The band touring with Sage right now also shows a refusal to conform to the expectations of genre. The Sol.illoquists convey a refreshing hybridity that caught Sage’s attention. From Orlando, Florida, this metal-meets-rap-meets-jazz group handed Sage a live recording of one their shows when he was on the F*ck Clear Channel Tour: “I get so many demos and usually end up tossing them out the van window, but this one was impressive. I asked them to come play a benefit concert I was throwing so that I could see them perform in person, and they stole the show hands down. I had them stay at my house, and it turns out a lot of our politics and lifestyles are similar and they all are trustworthy and genuine people, which is most important to me. So I asked them to come out on tour with me and I feel privileged to have presented this entire nation with what I consider to be the best and most unique hip hop show in a long time."
As for Sage’s latest album, here he is at his most earnest and forceful, and Dangermouse, Sixtoo and Reanimater paint his words black with haunting, ominous production. This album asks us to scrape our ears from the sugar slime left by pop beats and tune into Sage’s growling lyrics, which interrogate our complacent existence with vehemence. In “The Buzz Kill,” we see how his art form aggressively shakes us out of our submission to mainstream music culture: “I disassociate the actions with their meanings/Songs from “ends justify their means” mentality/Plus I’m bleeding/Give me a bandaid/a band that can play/a fan base with hearing aids and a voice like a hand grenade/I pull the wool over their vision/Pull the pin and push it in ’em.”
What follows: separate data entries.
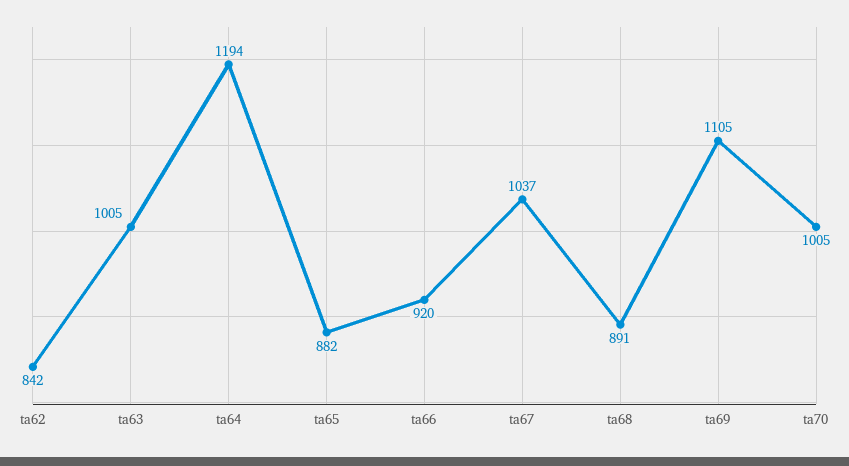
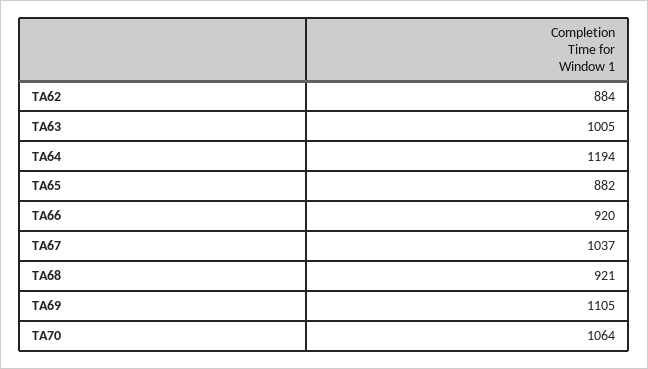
  {
-   "ta62": 842,
+   "ta62": 884,
    "ta63": 1005,
    "ta64": 1194,
    "ta65": 882,
    "ta66": 920,
    "ta67": 1037,
-   "ta68": 891,
+   "ta68": 921,
    "ta69": 1105,
-   "ta70": 1005
+   "ta70": 1064
  }

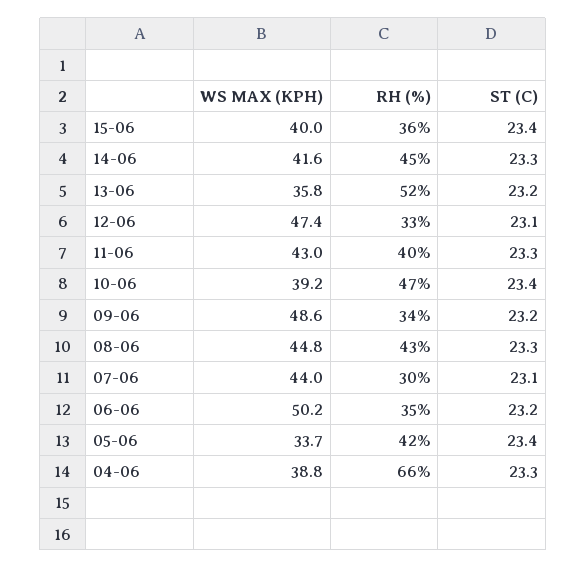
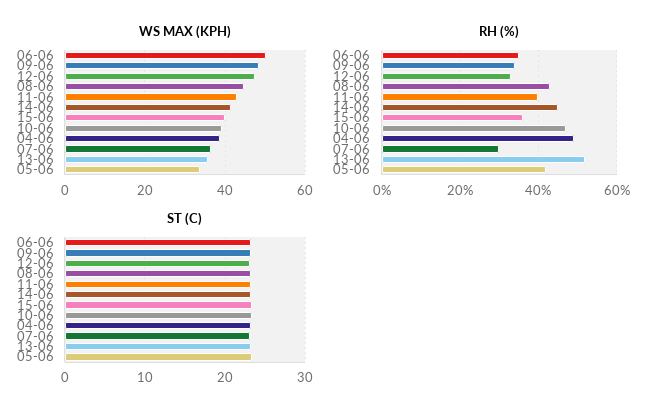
  {
    "WS MAX (KPH)": {
      "15-06": 40,
      "14-06": 41.6,
      "13-06": 35.8,
      "12-06": 47.4,
      "11-06": 43,
      "10-06": 39.2,
      "09-06": 48.6,
      "08-06": 44.8,
-     "07-06": 44,
+     "07-06": 36,
      "06-06": 50.2,
      "05-06": 33.7,
      "04-06": 38.8
    },
    "RH (%)": {
      "15-06": 36,
      "14-06": 45,
      "13-06": 52,
      "12-06": 33,
      "11-06": 40,
      "10-06": 47,
      "09-06": 34,
      "08-06": 43,
      "07-06": 30,
      "06-06": 35,
      "05-06": 42,
-     "04-06": 66
+     "04-06": 50
    },
    "ST (C)": {
      "15-06": 23.4,
      "14-06": 23.3,
      "13-06": 23.2,
      "12-06": 23.1,
      "11-06": 23.3,
      "10-06": 23.4,
      "09-06": 23.2,
      "08-06": 23.3,
      "07-06": 23.1,
      "06-06": 23.2,
      "05-06": 23.4,
      "04-06": 23.3
    }
  }

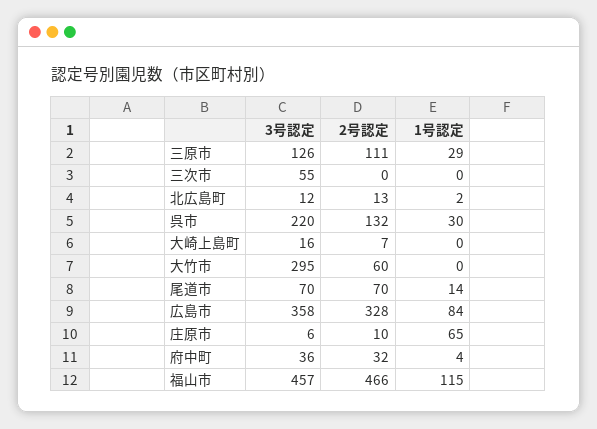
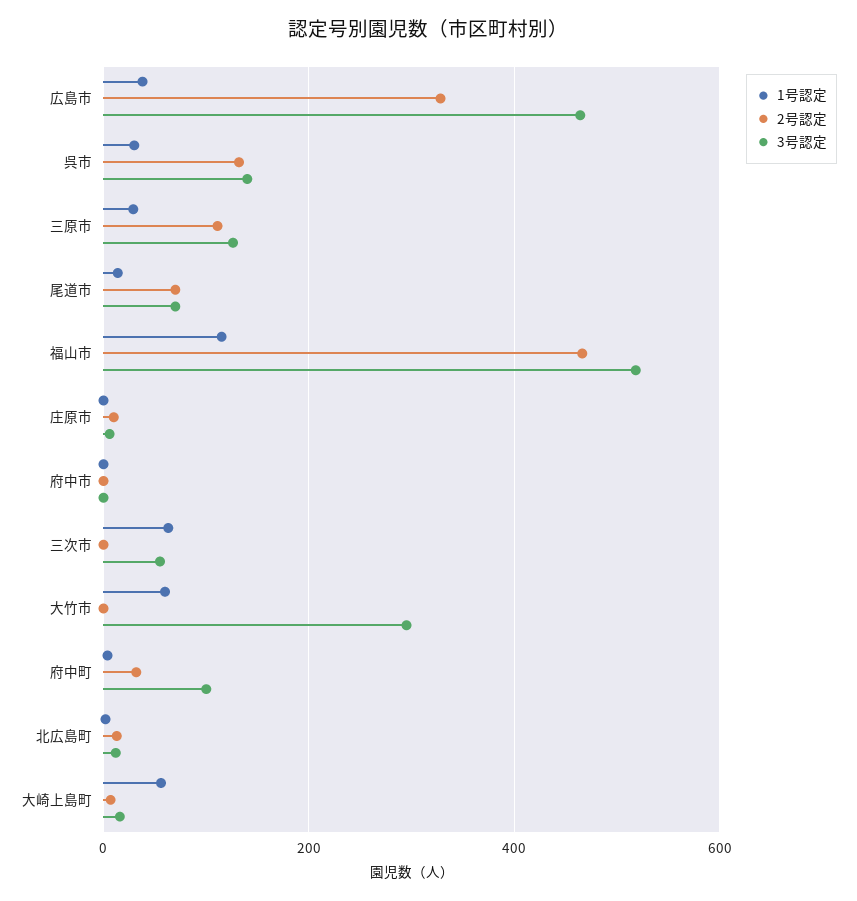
  {
    "3号認定": {
      "三原市": 126,
      "三次市": 55,
      "北広島町": 12,
-     "呉市": 220,
+     "呉市": 140,
      "大崎上島町": 16,
      "大竹市": 295,
      "尾道市": 70,
-     "広島市": 358,
+     "広島市": 460,
      "庄原市": 6,
-     "府中町": 36,
+     "府中町": 100,
-     "福山市": 457
+     "福山市": 520,
+     "府中市": 0
    },
    "2号認定": {
      "三原市": 111,
      "三次市": 0,
      "北広島町": 13,
      "呉市": 132,
      "大崎上島町": 7,
-     "大竹市": 60,
+     "大竹市": 0,
      "尾道市": 70,
      "広島市": 328,
      "庄原市": 10,
      "府中町": 32,
-     "福山市": 466
+     "福山市": 466,
+     "府中市": 0
    },
    "1号認定": {
      "三原市": 29,
-     "三次市": 0,
+     "三次市": 60,
      "北広島町": 2,
      "呉市": 30,
-     "大崎上島町": 0,
+     "大崎上島町": 60,
-     "大竹市": 0,
+     "大竹市": 60,
      "尾道市": 14,
-     "広島市": 84,
+     "広島市": 40,
-     "庄原市": 65,
+     "庄原市": 0,
      "府中町": 4,
-     "福山市": 115
+     "福山市": 115,
+     "府中市": 0
    }
  }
While pop fans might not be blissful in their ignorance, Sage feels that pop culture is designed to cater to people who prefer sugar over substance. However, he feels that he can contribute to breaking the cycle that enslaves music listeners: “I feel the cycle comes and goes in waves. We save as many as we can. The rest are miserable or content in their ignorance. All I can ask is that if people FEEL within that something is wrong or missing in the life they have been presented with, they have other options. There is actual substance in this world that is just waiting there for them to grab it.” That said, if you want to leave a show feeling like you just woke up from a long, dreamless sleep, tickets to a Sage Francis concert are definitely worth grabbing.